Isabel did not like the thought of a staphylococcal rampage. She pointed at the handkerchief in Eddie’s hand. “I think you should wash your hands. All this talk of bugs, and the bugs are standing around laughing at us.”
Eddie went to the small sink at the back of the room and washed his hands. Then he applied hand sanitiser before returning to the counter. “Satisfied?” he asked.
Isabel nodded. She raised the issue of the Spanish ham, and Eddie agreed that he would retrieve it from the storeroom later on. Isabel tidied up.
Customers came and went, keeping them busy until the mid-morning lull.
“You can have a coffee now,” said Eddie. “I’ll take ten minutes after you.”
She prepared herself a latte and went to drink it, over a copy of that morning’s Scotsman, at one of the tables. She glanced at the headline: allegations of gross incompetence, lapping at the feet of a Scottish government minister, dominated the front page. Elsewhere in the paper, it was promised, there were revelations about the risk associated with intensive salmon farming.
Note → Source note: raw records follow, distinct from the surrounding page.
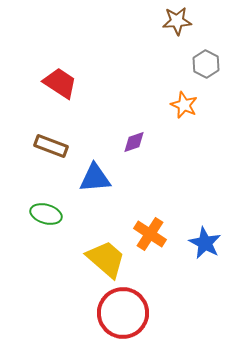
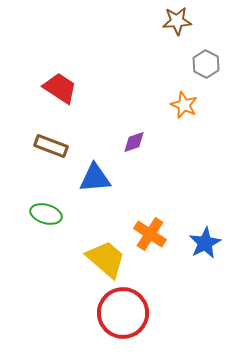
red trapezoid: moved 5 px down
blue star: rotated 16 degrees clockwise
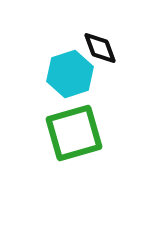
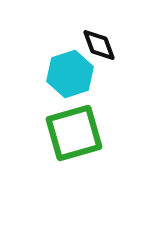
black diamond: moved 1 px left, 3 px up
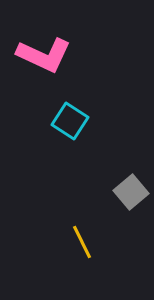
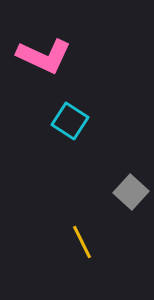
pink L-shape: moved 1 px down
gray square: rotated 8 degrees counterclockwise
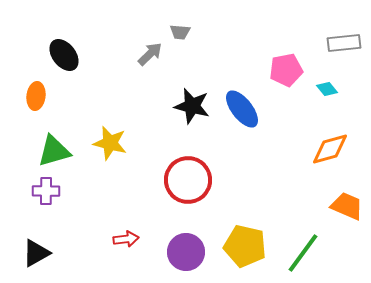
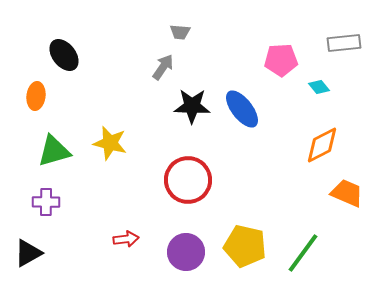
gray arrow: moved 13 px right, 13 px down; rotated 12 degrees counterclockwise
pink pentagon: moved 5 px left, 10 px up; rotated 8 degrees clockwise
cyan diamond: moved 8 px left, 2 px up
black star: rotated 12 degrees counterclockwise
orange diamond: moved 8 px left, 4 px up; rotated 12 degrees counterclockwise
purple cross: moved 11 px down
orange trapezoid: moved 13 px up
black triangle: moved 8 px left
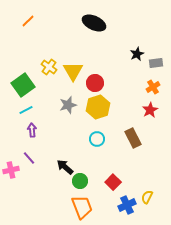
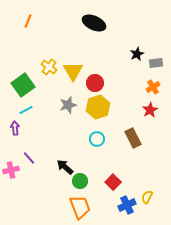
orange line: rotated 24 degrees counterclockwise
purple arrow: moved 17 px left, 2 px up
orange trapezoid: moved 2 px left
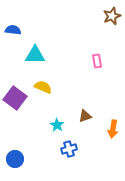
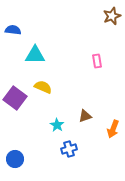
orange arrow: rotated 12 degrees clockwise
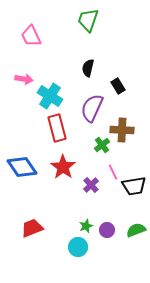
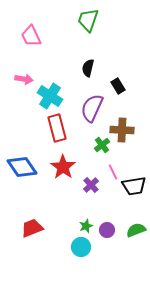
cyan circle: moved 3 px right
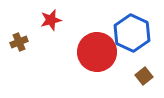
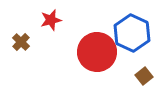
brown cross: moved 2 px right; rotated 24 degrees counterclockwise
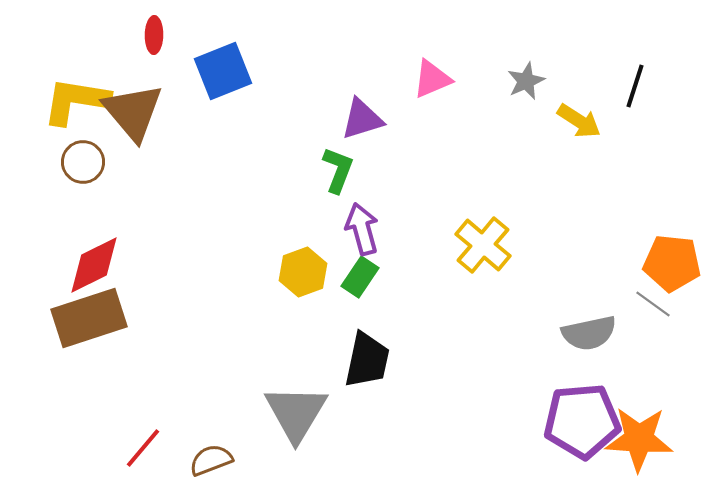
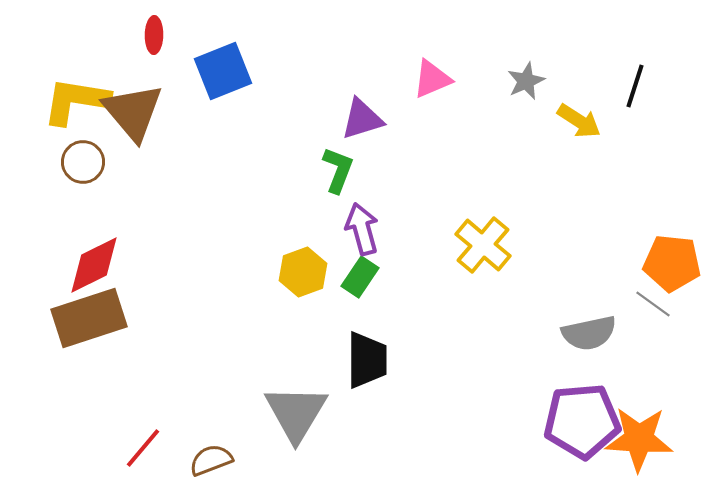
black trapezoid: rotated 12 degrees counterclockwise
There was nothing good to report, it seemed.
Isabel sighed. She did not believe in burying her head in the sand, but there were times when she longed for a paper that portrayed the world in something other than a state of crisis. She wanted the world to be peaceful, and it was not. That was what lay behind talk of peace “the world cannot give.” It cannot; much as we would like it to, it simply cannot. There were too many people—too many people arguing over scarce resources; too many people with differing ideas of what should be done with what we had; too many people who felt they had reasons to dislike others.